◆ Task statement ◆
In the records below, replace "scientific name" with "species" and write out every line again, leaving the rest unchanged. Omit the pictures from your answer.

◆ Data shown ◆
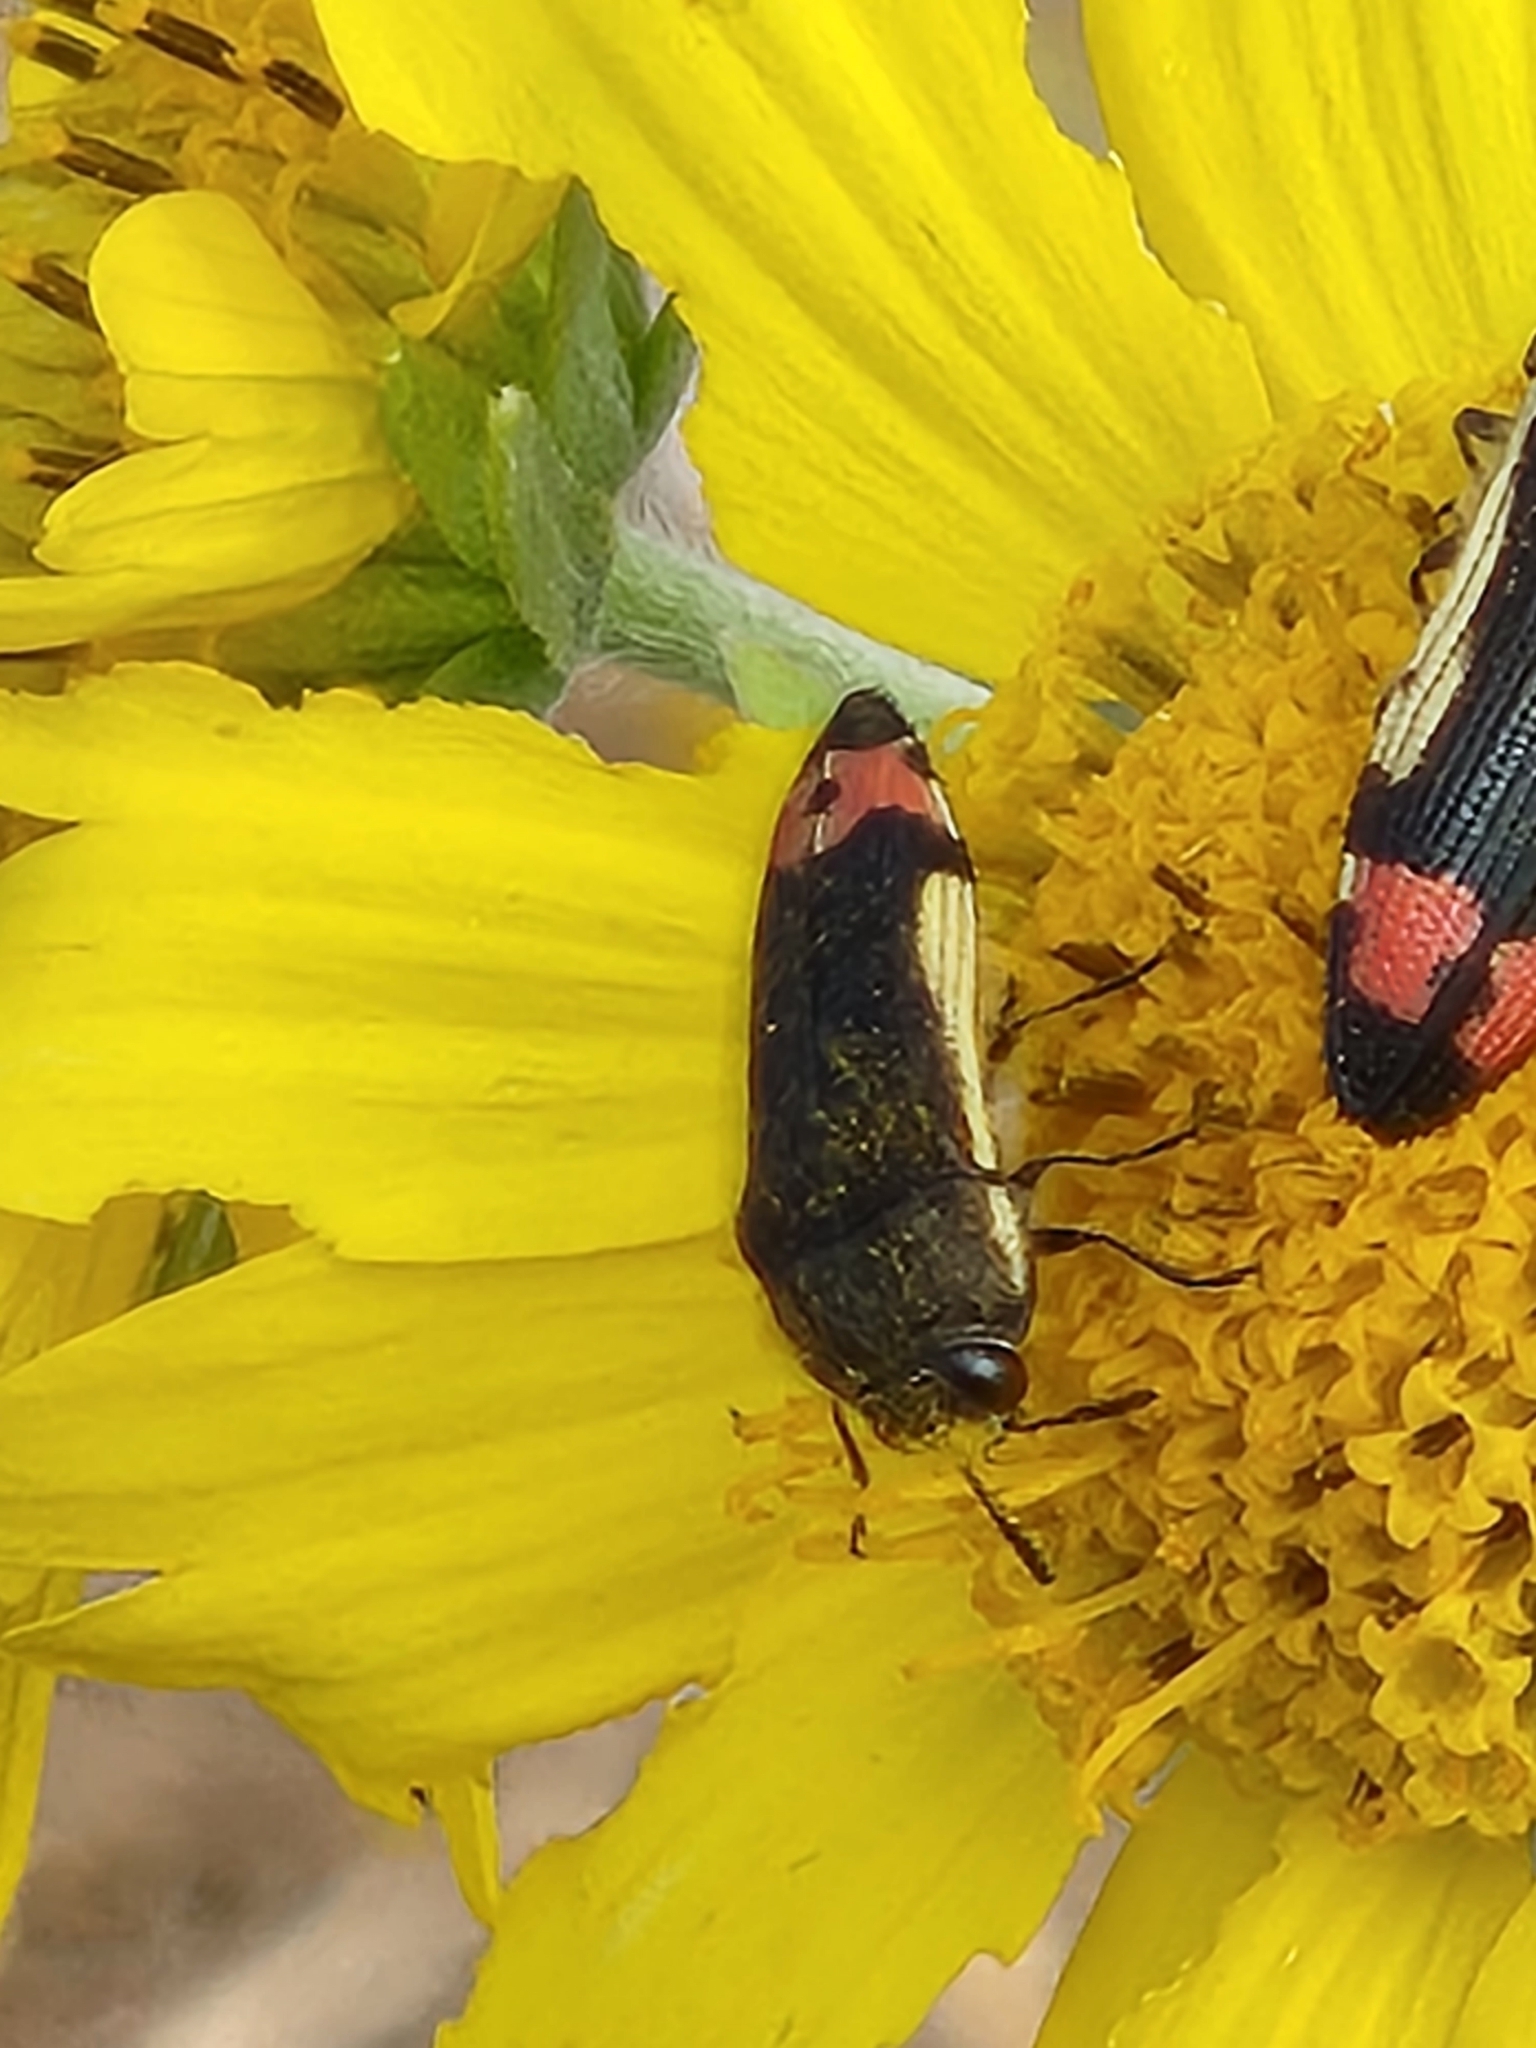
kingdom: Animalia
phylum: Arthropoda
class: Insecta
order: Coleoptera
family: Buprestidae
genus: Acmaeodera
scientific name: Acmaeodera flavomarginata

◆ Answer to the problem ◆
kingdom: Animalia
phylum: Arthropoda
class: Insecta
order: Coleoptera
family: Buprestidae
genus: Acmaeodera
species: Acmaeodera flavomarginata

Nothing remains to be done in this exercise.